======== EXTRACTED RECORDS

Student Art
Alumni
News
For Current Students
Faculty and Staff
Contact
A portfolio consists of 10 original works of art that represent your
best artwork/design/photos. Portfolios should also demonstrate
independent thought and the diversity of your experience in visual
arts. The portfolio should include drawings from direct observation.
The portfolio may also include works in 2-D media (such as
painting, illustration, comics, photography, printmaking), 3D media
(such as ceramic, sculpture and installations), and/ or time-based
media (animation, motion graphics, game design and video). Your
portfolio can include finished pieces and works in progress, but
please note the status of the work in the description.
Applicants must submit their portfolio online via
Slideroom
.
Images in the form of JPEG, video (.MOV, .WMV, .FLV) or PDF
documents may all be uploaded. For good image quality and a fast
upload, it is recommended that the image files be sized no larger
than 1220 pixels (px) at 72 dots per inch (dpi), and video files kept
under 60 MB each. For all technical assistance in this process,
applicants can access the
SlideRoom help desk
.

================
======== EXTRACTED RECORDS

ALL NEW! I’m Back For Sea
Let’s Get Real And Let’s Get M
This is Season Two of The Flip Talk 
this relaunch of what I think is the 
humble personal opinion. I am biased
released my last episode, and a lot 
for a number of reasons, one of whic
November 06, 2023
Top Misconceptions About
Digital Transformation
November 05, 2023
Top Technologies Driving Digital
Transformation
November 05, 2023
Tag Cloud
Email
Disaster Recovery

================

● REQUEST: Output the lines starting at the one containing "ALL NEW! I’m Back For Sea" and ending at the one containing "Disaster Recovery" as a Markdown table with the columns Row and Line, numbering each row and omitting blank lines. Include only those lines.

● WRITTEN RESPONSE:
| Row | Line |
|---|---|
| 1 | ALL NEW! I’m Back For Sea |
| 2 | Let’s Get Real And Let’s Get M |
| 3 | This is Season Two of The Flip Talk  |
| 4 | this relaunch of what I think is the  |
| 5 | humble personal opinion. I am biased |
| 6 | released my last episode, and a lot  |
| 7 | for a number of reasons, one of whic |
| 8 | November 06, 2023 |
| 9 | Top Misconceptions About |
| 10 | Digital Transformation |
| 11 | November 05, 2023 |
| 12 | Top Technologies Driving Digital |
| 13 | Transformation |
| 14 | November 05, 2023 |
| 15 | Tag Cloud |
| 16 | Email |
| 17 | Disaster Recovery |